ANAMBAS — Kabar baik bagi para Aparatur Sipil Negara (ASN) di lingkungan Pemerintah Kabupaten (Pemkab) Kepulauan Anambas. Pasalnya, pengajuan pencairan gaji ke-13 yang sempat dikabarkan tertunda hingga November mendatang, kini sudah dapat diproses mulai hari ini.
Bupati Kepulauan Anambas, Aneng, menyampaikan langsung kabar tersebut di hadapan para staf ahli, asisten, kepala perangkat daerah, dan seluruh ASN dalam apel gabungan. Ia memastikan setiap perangkat daerah bisa segera mengajukan pencairan sesuai dengan ketentuan dan mekanisme administrasi yang berlaku.
"Pencairan gaji ke-13 ASN awalnya diperkirakan pada bulan November mendatang. Namun, mulai hari ini sudah dapat diajukan oleh masing-masing perangkat daerah sesuai dengan ketentuan dan mekanisme administrasi yang berlaku," ujarnya dalam keterangan yang diterima, Selasa (11/8/2026).
Kepastian di Tengah Kekhawatiran Penundaan
Kepastian ini tentu menjadi angin segar bagi ribuan ASN di kabupaten kepulauan yang berbatasan langsung dengan Malaysia tersebut. Sebelumnya, isu penundaan pencairan sempat memunculkan kekhawatiran di kalangan pegawai negeri sipil (PNS) yang menantikan haknya tersebut.
Dengan dibukanya pengajuan lebih awal, Pemkab Kepulauan Anambas menunjukkan komitmennya dalam memenuhi hak-hak finansial ASN. Langkah ini juga diharapkan dapat menjaga stabilitas kinerja dan moralitas aparatur dalam melayani masyarakat.
Semangat Kerja, Disiplin, dan Kepedulian Jadi Fondasi Pelayanan
Dalam kesempatan yang sama, Bupati Aneng juga mengingatkan para ASN mengenai tugas pokok mereka. Menurutnya, seorang abdi negara tidak cukup hanya pandai menyelesaikan pekerjaan administratif semata.
Lebih dari itu, setiap ASN dituntut memiliki komitmen yang kuat, tanggung jawab, serta kepedulian yang tulus terhadap kebutuhan masyarakat di Kepulauan Anambas. Ia menilai ketiga hal tersebut merupakan fondasi dalam membangun pemerintahan yang efektif dan menghadirkan pelayanan publik yang berkualitas.

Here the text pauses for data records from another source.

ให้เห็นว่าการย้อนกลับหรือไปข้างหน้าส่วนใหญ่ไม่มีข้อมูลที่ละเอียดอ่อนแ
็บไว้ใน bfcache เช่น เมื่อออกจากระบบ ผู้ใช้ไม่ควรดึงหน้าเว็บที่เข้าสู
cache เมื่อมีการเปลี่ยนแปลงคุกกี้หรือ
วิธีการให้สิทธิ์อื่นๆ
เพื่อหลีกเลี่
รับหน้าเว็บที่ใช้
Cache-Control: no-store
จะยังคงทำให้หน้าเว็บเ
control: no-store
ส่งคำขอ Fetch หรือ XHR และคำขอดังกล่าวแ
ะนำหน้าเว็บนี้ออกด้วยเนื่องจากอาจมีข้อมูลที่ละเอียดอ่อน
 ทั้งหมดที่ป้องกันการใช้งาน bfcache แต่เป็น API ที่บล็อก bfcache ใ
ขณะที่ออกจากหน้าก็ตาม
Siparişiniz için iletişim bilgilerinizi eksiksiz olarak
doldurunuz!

"Semangat kerja harus terus dijaga. Kedisiplinan merupakan bagian dari tanggung jawab sebagai ASN, sementara kepedulian kepada masyarakat harus menjadi dasar dalam melaksanakan tugas," tegas Aneng.
Pesan Moral Seorang Pemimpin untuk Keluarganya
Di hadapan para ASN, Bupati Aneng juga menyampaikan pesan moral yang mendalam tentang arti kepedulian dan tanggung jawab, khususnya terhadap keluarga. Ia mengakui bahwa keluarga merupakan salah satu sumber semangat terbesarnya dalam menjalankan amanah sebagai kepala daerah.
Meski memiliki tanggung jawab besar, Aneng menegaskan tidak ingin anak-anaknya merasakan kekurangan di tengah kondisi dirinya yang berkecukupan. Prinsip hidupnya sederhana namun sarat makna: mendahulukan kepentingan orang-orang yang menjadi tanggung jawabnya.
"Saya tidak mau anak-anak saya makan nasi dengan garam sementara saya makan daging. Tapi saya rela makan nasi dan garam, asalkan anak-anak saya dapat makan daging," ujar Aneng.
Pernyataan tersebut menggambarkan nilai pengorbanan yang menurutnya juga harus tercermin dalam pelaksanaan tugas sehari-hari, baik sebagai seorang pemimpin maupun sebagai ASN. Nilai kepedulian itu pula yang diharapkannya dapat ditularkan kepada seluruh jajaran pemerintahan dalam melayani masyarakat Kepulauan Anambas.